* MATERIAL TO PROCESS

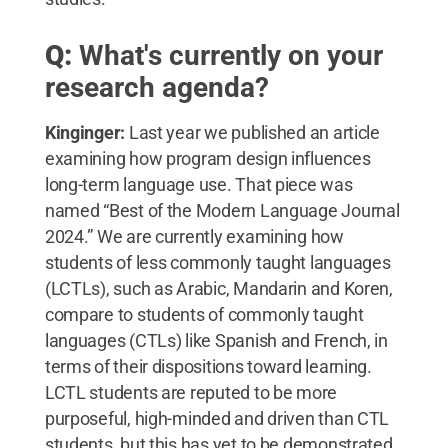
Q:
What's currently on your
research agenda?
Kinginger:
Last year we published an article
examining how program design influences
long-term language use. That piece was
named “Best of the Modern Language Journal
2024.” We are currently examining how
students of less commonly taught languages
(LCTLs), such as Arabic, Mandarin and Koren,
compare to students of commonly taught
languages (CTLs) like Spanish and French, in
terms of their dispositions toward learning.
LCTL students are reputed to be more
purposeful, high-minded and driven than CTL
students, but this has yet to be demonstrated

--

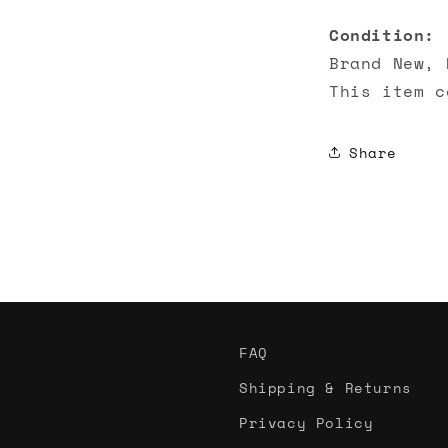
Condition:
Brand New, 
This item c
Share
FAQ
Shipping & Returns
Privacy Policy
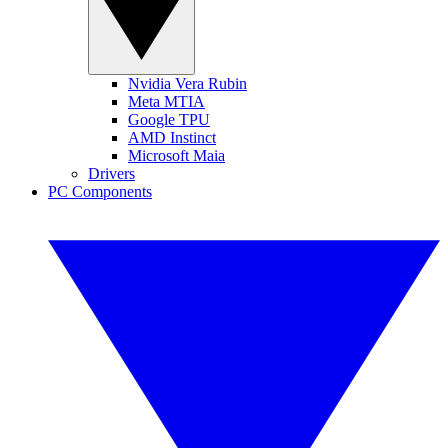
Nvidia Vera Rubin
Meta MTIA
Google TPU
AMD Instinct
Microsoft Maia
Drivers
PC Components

* EXERCISE
Pull out every line in the rows above that contains the word "students".

* PROBLEM SOLUTION
students of less commonly taught languages
compare to students of commonly taught
LCTL students are reputed to be more
students, but this has yet to be demonstrated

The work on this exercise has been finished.